I was thinking the other day about what the best way to find
out how many times a word appears in a string and what the most efficient way
of doing this is and it amazed me that there are a variety of ways that this can
be done. And so I thought I would test this to find out which way is best. In doing so, my intention was to determine a variety of
ways to count the number of occurrences of all words in a string and from that
to establish which method was the most efficient. Using C#, I have implemented
four different ways of doing this and timed the results. Each method was done ten times and the average taken of the results.
Each method was tested over a variety of different input
strings to determine which method was best for which circumstance. As a basis,
each input string had 1036512 words.
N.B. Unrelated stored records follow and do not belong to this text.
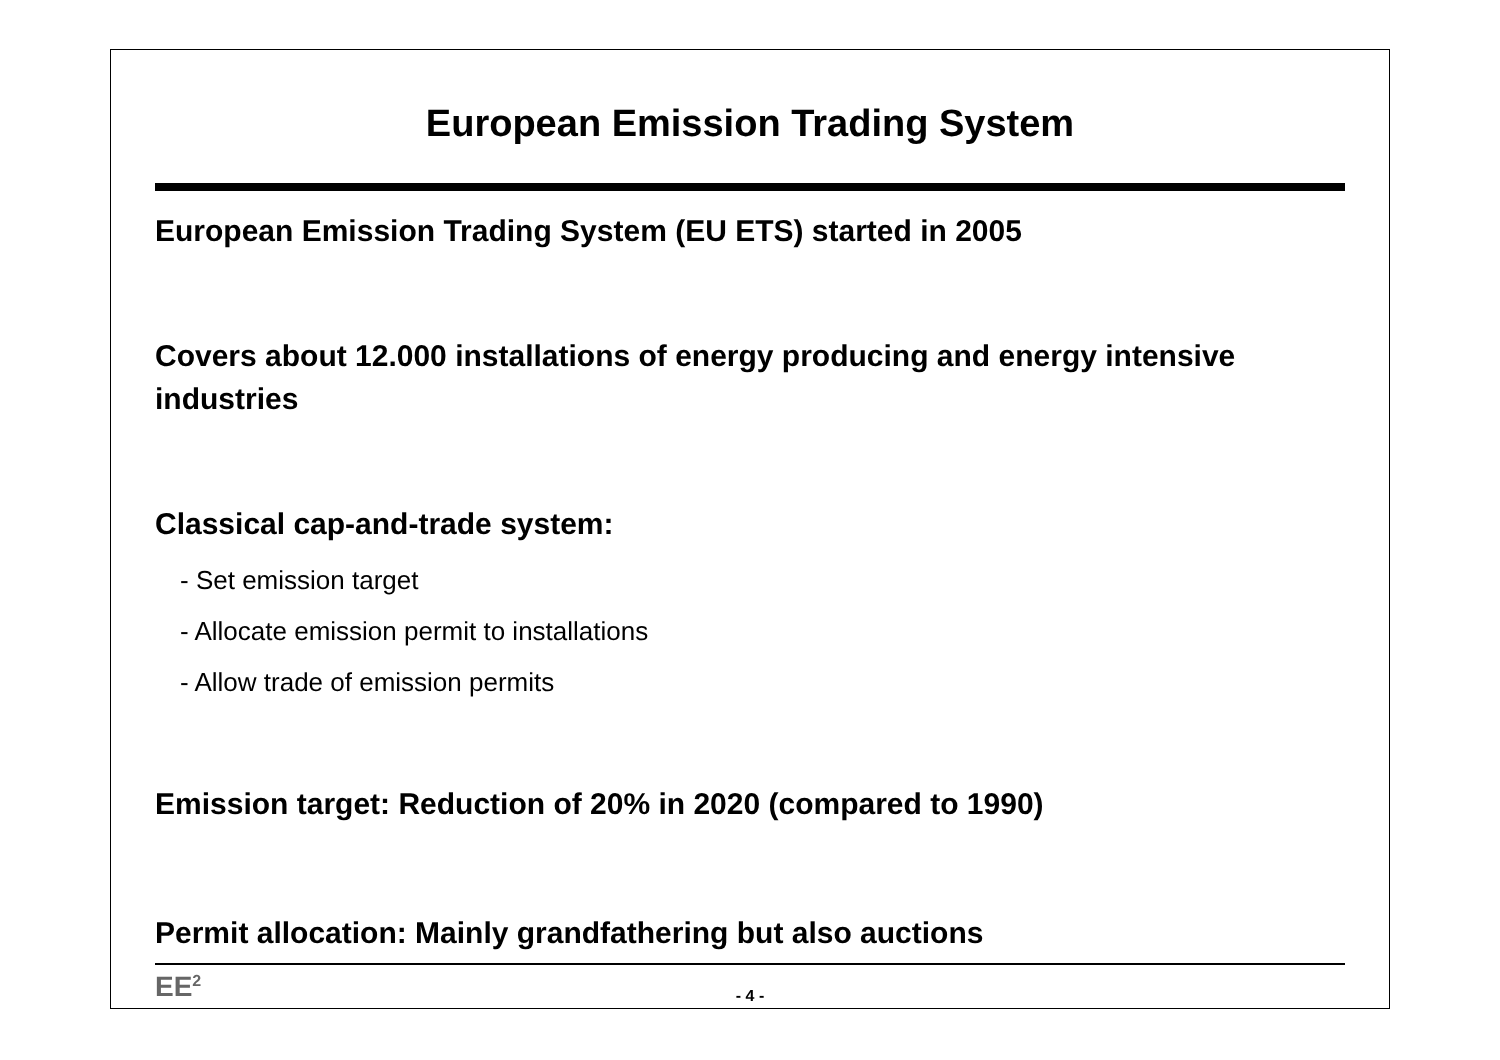European Emission Trading System
European Emission Trading System (EU ETS) started in 2005
Covers about 12.000 installations of energy producing and energy intensive industries
Classical cap-and-trade system:
- Set emission target
- Allocate emission permit to installations
- Allow trade of emission permits
Emission target: Reduction of 20% in 2020 (compared to 1990)
Permit allocation: Mainly grandfathering but also auctions
EE<sup>2</sup>
- 4 -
This was because the first text file used from
http://norvig.com/big.txt was that number of words and this is a reasonable benchmark size that doesn't take too long to run.
Grouping
The grouping of items and a corresponding count has many
uses and there are a variety of ways this can be implemented. This is similar
in a sense to the GROUP BY statement in a SQL statement using a COUNT() function that would be implemented by the following SQL query:
Select word, count(word) from table group by word
This shows that there are two components required for a
query. The word and the count. As a basis of each method a requirement was to
return an array of objects that each had a word and a count. This lead to a
method signature used for each grouping technique being defined such that it
took a string as input and returned an array of objects that contained an int
Count and a string Word.
Such that:
public class WordCount
{
public string Word;
public int Count;
}
And method signature:
WordCount [] RunGrouping(string input);
Which would run the method and time the duration of
the grouping. Each method would split the string into a string array of words,
the clock would start, the words grouped, the clock stopped and the results
returned to the calling class.
The four procedures used consisted of:
- A linear count of items using two nested foreach loops to count all words
- A sort of the words then a count
- A count using a Dictionary
- A count using a LINQ query
The string passed to the method to do the work had had
all non-alpha characters removed and was in uppercase so that words were not
incorrectly unique due to extra characters or case sensitivity.
Linear Count
The linear count of items used a List<WordCount>
to hold the items and iterated through each word in the original string passed
to it. Each word was then iterated through the List and if it was present in
the list, the count for the corresponding word was increased. If the inner loop
completes without finding the word, the word was added to the list with a count
of 1. The list was then converted to an array and the method completed. Although not very linear, it was named this as there is one pass for each word in the original list. The
code used is shown below:
public WordCount[] RunGrouping(string input)
{
string[] words = input.Split(' ');
List<WordCount> list = new List<WordCount>();
bool found = false;
WordCount[] counted;
DateTime start = DateTime.Now;
foreach (string word in words)
{
foreach (WordCount w in list)
{
if (w.Word == word)
{
w.Count++;
found = true;
break;
}
else
found = false;
}
if (!found)
{
list.Add(new WordCount { Word = word, Count = 1 });
found = true;
}
}
counted = list.ToArray<WordCount>();
DateTime end = DateTime.Now;
Duration = end - start;
return counted;
}
The efficiency of this query is evidently quite bad as
there are two loops and the inner loop is increasing as more words get added to
the list. The Big O notation for this was O(N^2)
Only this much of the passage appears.